Believing hype around India’s economic growth would be a serious mistake, says Raghuram Rajan
This came as a report released on Tuesday showed that the share of unemployed youths in the total unemployed population was 82.9% in 2022.
Believing the “hype” around India’s strong economic growth can be the biggest mistake that the country’s citizens can make, said economist and former Reserve Bank of India Governor Raghuram Rajan in an interview with Bloomberg News.
“We have got many more years of hard work to do to ensure the hype is real,” said Rajan. “Believing the hype is something politicians want you to believe because they want you to believe that we have arrived.”
The economist warned that it would be a “serious mistake for India to succumb to that” belief.
He said that India’s growing labour force would turn into a dividend only if the workers are employed in good jobs.
“And that’s, to my mind, the possible tragedy that we face,” said Rajan. “India needs to firstly make the workforce more employable, and, secondly, create jobs for the workforce it has.”
He also said that the Indian government’s stated ambition to make the country a developed economy by 2047 is “nonsense if so many of your kids do not have a high school education” and drop-out rates are high.
Prime Minister Narendra Modi has on several occasions emphasised the goal of India becoming a developed economy by 2047. In September last year, he said that India’s economic growth is a “natural by-product” of his nine-year-old government’s political stability, reported PTI.
In December, Rajan said that India would remain a lower-middle economy if the potential growth rate remains at 6% annually without any rise in population by 2047 and will be reaching the end of the demographic dividend by then.
He had remarked in January that the country needed to focus more on education and healthcare to become a developed economy.
In the interview with Bloomberg News, Rajan said: “India needs to do a lot more work to get to 8% growth on a sustainable basis”.
He also cited studies showing a drop in the learning ability of Indian school children to pre-2012 levels after the Covid-19 pandemic and that only 20.5% of grade three students could read a grade two text. The studies showed that India lags behind other Asian peers like Vietnam in terms of literacy rates.

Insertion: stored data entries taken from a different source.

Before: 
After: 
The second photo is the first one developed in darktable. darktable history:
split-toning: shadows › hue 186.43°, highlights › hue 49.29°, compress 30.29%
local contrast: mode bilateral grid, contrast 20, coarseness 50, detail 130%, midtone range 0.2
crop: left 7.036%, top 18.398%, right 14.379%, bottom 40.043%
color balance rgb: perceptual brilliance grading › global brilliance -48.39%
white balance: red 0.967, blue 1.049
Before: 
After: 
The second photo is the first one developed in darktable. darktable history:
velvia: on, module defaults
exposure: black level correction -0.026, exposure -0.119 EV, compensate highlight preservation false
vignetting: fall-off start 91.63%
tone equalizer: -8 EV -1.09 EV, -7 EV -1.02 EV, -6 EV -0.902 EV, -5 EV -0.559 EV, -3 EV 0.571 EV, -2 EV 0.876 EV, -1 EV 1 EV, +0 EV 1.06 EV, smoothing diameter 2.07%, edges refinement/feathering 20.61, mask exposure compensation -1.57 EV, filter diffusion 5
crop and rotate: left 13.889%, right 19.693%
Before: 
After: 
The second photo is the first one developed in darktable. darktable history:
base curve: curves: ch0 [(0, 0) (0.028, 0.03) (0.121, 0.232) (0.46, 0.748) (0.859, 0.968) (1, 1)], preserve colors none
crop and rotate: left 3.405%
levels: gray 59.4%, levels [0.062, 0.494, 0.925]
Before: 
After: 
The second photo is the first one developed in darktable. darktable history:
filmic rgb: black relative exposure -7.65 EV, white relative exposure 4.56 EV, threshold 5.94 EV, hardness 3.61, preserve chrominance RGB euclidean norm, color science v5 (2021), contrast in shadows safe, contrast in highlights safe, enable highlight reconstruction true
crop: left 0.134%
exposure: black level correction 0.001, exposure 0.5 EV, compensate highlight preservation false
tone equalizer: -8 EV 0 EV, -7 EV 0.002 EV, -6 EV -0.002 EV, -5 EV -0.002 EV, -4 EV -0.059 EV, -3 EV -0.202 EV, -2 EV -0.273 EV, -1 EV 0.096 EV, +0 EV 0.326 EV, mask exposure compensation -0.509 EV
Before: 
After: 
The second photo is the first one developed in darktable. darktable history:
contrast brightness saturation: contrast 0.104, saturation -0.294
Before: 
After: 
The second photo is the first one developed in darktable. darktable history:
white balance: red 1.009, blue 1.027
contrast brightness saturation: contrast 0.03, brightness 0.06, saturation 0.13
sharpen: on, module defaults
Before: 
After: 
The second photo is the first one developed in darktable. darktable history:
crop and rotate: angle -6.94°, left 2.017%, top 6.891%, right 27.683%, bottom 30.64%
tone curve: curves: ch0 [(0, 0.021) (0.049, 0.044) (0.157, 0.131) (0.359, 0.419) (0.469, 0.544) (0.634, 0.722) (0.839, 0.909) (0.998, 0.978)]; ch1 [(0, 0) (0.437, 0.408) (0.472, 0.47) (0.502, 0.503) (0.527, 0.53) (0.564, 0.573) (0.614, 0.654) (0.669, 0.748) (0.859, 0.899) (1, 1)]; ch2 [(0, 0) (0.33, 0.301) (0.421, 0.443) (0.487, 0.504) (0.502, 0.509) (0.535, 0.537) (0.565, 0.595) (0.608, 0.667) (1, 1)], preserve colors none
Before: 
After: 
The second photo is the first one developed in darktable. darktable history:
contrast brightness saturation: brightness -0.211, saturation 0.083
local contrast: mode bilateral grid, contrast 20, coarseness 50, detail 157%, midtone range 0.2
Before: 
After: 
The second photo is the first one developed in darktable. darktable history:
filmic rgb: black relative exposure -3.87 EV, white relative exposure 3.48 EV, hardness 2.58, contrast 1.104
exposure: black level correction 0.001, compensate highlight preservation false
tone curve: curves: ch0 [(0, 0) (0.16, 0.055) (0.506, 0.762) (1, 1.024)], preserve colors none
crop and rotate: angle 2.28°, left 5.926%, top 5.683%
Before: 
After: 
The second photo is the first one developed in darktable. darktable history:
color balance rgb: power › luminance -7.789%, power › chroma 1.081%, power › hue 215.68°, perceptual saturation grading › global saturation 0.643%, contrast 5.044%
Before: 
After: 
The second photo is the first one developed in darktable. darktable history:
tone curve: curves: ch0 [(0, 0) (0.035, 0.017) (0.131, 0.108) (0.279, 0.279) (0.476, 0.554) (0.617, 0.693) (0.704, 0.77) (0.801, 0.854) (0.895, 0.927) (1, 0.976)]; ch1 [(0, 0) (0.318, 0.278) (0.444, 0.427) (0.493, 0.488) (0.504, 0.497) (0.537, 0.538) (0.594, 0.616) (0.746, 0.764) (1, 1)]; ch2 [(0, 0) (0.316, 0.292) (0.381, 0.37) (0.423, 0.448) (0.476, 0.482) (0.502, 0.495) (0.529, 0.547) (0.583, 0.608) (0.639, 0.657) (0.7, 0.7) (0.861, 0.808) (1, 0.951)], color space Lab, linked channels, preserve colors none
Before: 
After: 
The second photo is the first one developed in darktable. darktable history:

“That is the kind of number that should really worry us,” he said. “The lack of human capital will stay with us for decades.”
The economist said that the Union government was more focused on high-profile projects like chip manufacturing instead of working to fix the education system so that it could produce engineers needed for those industries.
“The ambition of the government is real, to become a great nation,” he said. “Whether they pay attention to what needs to be done is a different question. I worry that we have become more fixated on prestige projects, which suggest more great nation ambition, such as chip manufacturing, while leaving the underpinnings that will contribute to a sustainable chip manufacturing industry.”
Labour force participation lower than global average
The India Employment Report 2024 released on Tuesday showed that the labour force participation rate in India was 55.2% in 2022, which was lower than the world average of 59.8%.
The report, by the International Labour Organisation and the Institute of Human Development, also showed that in 2022, the share of unemployed youths in the total unemployed population was 82.9%.
It said that youth employment and underemployment increased between 2000 and 2019 but declined during the pandemic years. However, unemployment among youths, especially those with a secondary level of education or higher, has intensified over time.
“Among the educated [secondary level or higher] unemployed youths, women accounted for a larger share [76.7%] than men [62.2%],” said the report. “This indicates that the problem of unemployment in India has become increasingly concentrated among the youth, especially educated youths and women in urban areas.”
While releasing the report, Chief Economic Adviser V Anantha Nageswaran said it is not correct to think that there needs to be a government intervention for every social or economic problem, reported The Indian Express.
“We need to get out of that mindset,” said Nageswaran. “In the normal world, it is the commercial sector, those who engage in for-profit activity, who need to do the hiring.”